Exercise goal
Rewrite the data below, replacing "box plot" with "box-and-whisker chart" and keeping everything else unchanged. Leave the pictures out of your version.

The data
= = = = =

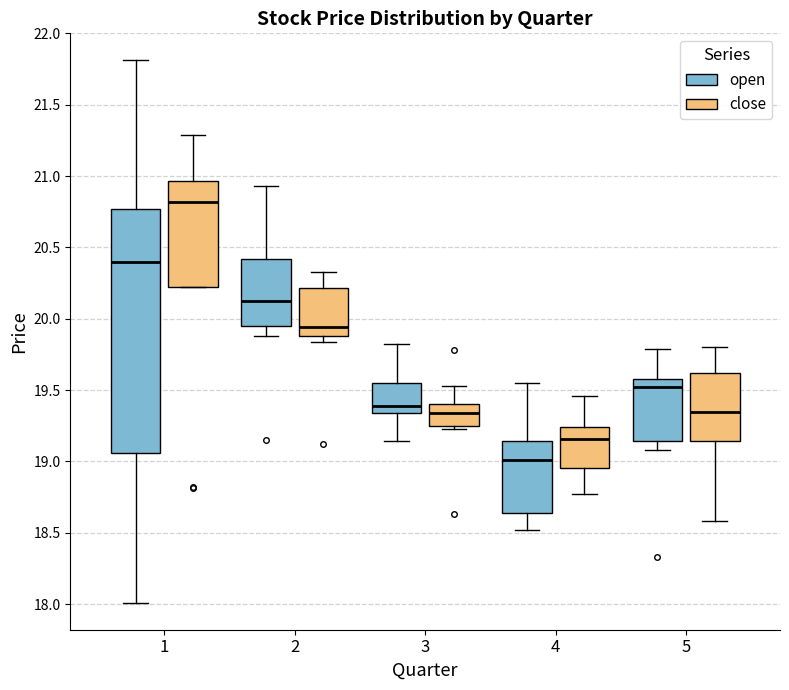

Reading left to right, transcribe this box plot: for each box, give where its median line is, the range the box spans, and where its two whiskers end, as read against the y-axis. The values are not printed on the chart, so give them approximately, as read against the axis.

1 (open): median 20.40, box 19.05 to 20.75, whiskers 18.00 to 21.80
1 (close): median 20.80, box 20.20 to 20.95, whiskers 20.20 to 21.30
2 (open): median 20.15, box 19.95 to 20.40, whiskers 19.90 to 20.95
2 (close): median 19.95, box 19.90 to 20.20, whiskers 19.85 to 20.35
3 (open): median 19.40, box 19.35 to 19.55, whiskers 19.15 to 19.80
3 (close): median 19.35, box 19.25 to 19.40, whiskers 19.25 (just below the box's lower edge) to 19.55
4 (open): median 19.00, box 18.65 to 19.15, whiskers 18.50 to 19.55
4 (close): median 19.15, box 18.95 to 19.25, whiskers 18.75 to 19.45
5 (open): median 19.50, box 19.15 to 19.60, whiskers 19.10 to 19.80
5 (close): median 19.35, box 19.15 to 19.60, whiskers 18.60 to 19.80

= = = = =

Expected answer
Reading left to right, transcribe this box-and-whisker chart: for each box, give where its median line is, the range the box spans, and where its two whiskers end, as read against the y-axis. The values are not printed on the chart, so give them approximately, as read against the axis.

1 (open): median 20.40, box 19.05 to 20.75, whiskers 18.00 to 21.80
1 (close): median 20.80, box 20.20 to 20.95, whiskers 20.20 to 21.30
2 (open): median 20.15, box 19.95 to 20.40, whiskers 19.90 to 20.95
2 (close): median 19.95, box 19.90 to 20.20, whiskers 19.85 to 20.35
3 (open): median 19.40, box 19.35 to 19.55, whiskers 19.15 to 19.80
3 (close): median 19.35, box 19.25 to 19.40, whiskers 19.25 (just below the box's lower edge) to 19.55
4 (open): median 19.00, box 18.65 to 19.15, whiskers 18.50 to 19.55
4 (close): median 19.15, box 18.95 to 19.25, whiskers 18.75 to 19.45
5 (open): median 19.50, box 19.15 to 19.60, whiskers 19.10 to 19.80
5 (close): median 19.35, box 19.15 to 19.60, whiskers 18.60 to 19.80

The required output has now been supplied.